Com sua história marcada por tanta tragédia, violência e completa falta de transparência, os moradores da Maré têm preocupações legítimas com a atual ocupação do exército e as futuras consequências que a implementação da UPP trará.

Thaís Cavalcante, moradora da Maré e editora do jornal local O Cidadão, está pessimista em relação a melhora da relação entre a comunidade e a polícia com a chegada da UPP. Ela diz: “Acredito que não [vai melhorar]. Acredito que quanto mais o tempo passa, mais eles se mostram ineficazes”.

Polícia de Segurança que vai Além do Policiamento

O programa da UPP supostamente foi pensado para quebrar a visão histórica da favela como território inimigo periférico controlado pelo poder paralelo dos traficantes de droga. Escalar o exército nacional para executar uma ocupação militar de um território dentro da cidade não faz a desassociação com o passado. Muito menos o controle estrito sobre outros aspectos da vida na comunidade, como, por exemplo, a restrição de quando, onde e que tipo de festas moradores podem organizar. O processo parece mais uma colonização de um território e população externa do que um processo de inclusão.

A Maré, entretanto, não é uma receptora passiva desse modelo de segurança pública que parece mais interessada em proteger o resto da cidade e os turistas deles do que em prover segurança para os moradores. A comunidade possuí uma sociedade civil bem organizada que continuamente trabalha para influenciar e promover a políticas de segurança e serviços públicos.

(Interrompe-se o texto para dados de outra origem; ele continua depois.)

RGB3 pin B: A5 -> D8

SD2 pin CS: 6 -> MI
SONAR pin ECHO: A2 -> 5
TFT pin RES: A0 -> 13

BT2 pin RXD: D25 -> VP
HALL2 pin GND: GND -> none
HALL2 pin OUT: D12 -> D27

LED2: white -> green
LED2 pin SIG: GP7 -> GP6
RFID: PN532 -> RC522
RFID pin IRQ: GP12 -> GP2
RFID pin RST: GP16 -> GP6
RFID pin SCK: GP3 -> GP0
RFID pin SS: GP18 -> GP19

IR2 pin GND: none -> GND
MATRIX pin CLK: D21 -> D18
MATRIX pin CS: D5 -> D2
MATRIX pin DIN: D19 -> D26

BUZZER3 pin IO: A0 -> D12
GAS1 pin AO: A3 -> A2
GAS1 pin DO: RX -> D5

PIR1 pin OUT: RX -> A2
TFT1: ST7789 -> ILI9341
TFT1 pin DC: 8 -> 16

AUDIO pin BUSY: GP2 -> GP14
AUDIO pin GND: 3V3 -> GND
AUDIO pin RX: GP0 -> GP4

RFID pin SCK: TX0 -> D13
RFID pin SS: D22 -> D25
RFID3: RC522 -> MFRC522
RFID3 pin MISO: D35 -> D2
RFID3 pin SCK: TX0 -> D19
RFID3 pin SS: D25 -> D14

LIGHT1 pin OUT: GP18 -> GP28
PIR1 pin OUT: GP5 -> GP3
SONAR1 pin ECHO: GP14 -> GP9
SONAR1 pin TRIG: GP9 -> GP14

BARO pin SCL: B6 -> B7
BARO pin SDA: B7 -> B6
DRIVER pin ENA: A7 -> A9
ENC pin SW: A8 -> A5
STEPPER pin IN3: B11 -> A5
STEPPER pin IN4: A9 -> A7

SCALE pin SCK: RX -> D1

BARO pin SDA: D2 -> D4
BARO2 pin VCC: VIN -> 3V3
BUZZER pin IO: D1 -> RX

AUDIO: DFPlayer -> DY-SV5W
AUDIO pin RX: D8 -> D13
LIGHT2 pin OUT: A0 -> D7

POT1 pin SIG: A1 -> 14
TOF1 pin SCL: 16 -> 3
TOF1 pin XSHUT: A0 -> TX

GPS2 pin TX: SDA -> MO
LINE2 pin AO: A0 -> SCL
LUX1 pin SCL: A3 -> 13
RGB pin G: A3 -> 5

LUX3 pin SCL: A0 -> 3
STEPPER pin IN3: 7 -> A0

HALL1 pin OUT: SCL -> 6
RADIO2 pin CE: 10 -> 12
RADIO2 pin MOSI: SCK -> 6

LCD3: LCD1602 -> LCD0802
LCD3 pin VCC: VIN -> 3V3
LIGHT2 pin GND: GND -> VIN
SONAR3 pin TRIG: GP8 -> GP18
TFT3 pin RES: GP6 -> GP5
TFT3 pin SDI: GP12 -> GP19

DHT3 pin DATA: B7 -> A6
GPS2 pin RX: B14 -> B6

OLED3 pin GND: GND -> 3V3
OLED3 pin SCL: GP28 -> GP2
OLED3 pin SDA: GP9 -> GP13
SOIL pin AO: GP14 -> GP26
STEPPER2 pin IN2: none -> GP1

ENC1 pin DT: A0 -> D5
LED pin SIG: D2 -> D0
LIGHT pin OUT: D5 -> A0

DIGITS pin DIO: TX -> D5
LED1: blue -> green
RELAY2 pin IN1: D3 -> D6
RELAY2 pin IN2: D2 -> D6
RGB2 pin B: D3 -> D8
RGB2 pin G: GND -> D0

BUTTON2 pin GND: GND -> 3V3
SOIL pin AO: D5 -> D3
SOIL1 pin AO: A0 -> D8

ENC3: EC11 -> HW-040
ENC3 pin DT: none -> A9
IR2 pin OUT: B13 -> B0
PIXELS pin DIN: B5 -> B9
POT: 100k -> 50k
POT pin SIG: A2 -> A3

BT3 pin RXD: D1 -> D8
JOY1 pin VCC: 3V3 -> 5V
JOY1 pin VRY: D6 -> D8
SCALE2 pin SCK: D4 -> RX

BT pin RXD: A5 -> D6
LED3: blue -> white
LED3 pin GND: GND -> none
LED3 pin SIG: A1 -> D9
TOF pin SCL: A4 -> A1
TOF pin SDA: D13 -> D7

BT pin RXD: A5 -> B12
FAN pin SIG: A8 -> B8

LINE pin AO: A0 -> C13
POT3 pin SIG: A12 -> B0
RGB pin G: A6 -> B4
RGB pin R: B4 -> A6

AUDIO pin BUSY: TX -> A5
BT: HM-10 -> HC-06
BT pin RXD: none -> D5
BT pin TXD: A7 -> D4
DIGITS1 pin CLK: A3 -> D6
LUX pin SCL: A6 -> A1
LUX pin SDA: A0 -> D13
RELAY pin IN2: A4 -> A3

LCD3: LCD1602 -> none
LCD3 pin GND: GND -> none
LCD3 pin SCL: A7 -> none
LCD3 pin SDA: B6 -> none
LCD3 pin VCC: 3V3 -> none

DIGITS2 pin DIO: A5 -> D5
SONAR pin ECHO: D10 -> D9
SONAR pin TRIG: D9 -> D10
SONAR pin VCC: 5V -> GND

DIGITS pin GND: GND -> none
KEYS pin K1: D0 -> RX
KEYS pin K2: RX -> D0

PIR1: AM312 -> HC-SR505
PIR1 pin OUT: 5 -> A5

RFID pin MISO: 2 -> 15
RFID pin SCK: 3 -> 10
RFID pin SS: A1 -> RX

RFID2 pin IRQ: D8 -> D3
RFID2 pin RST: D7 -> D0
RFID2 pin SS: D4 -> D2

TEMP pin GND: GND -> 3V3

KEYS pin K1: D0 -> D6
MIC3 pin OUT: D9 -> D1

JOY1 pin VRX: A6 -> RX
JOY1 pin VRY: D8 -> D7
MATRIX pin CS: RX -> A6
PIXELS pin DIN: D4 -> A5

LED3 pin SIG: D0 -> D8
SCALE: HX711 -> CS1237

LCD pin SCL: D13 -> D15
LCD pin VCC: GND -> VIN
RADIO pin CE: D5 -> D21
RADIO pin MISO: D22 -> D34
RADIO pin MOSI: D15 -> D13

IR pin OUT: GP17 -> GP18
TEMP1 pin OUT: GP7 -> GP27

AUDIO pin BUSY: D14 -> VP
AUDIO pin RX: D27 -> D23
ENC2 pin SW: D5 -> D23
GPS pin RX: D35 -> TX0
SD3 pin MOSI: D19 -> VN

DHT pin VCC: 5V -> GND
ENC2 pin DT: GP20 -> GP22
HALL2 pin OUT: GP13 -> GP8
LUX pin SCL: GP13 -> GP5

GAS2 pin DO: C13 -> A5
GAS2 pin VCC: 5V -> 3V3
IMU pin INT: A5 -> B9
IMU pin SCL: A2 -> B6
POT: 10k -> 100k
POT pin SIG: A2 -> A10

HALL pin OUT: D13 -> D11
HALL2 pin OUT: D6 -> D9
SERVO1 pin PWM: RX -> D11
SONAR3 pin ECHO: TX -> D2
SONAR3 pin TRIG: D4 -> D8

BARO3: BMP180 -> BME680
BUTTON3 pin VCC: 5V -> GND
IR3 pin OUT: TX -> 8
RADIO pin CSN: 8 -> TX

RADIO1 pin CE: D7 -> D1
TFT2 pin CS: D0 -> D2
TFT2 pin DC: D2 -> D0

Quando a pacificação veio de uma forma na qual eles não queriam ou concordavam, a comunidade organizou uma reunião pública com o Secretário de Segurança do Estado do Rio de Janeiro, José Mariano Beltrame, em uma quinta-feira, dia 4 de Abril. Eles apresentaram um protocolo que foi coletivamente elaborado pelos moradores da Maré e outros movimentos sociais, onde eram listados diversas demandas para melhorar a relação entre policiais e moradores. Nos meses que se passaram desde a ocupação, reuniões com outras agências governamentais foram realizadas, promovendo o debate em áreas como saúde e educação. Nas palavras de Raquel: “É preciso que seja um processo que caminhe cada vez mais para a construção de um conjunto de políticas publicas integradas… A compreensão de que segurança pública tem que ser necessariamente pensada duma forma muito mais amplia de que só policial”.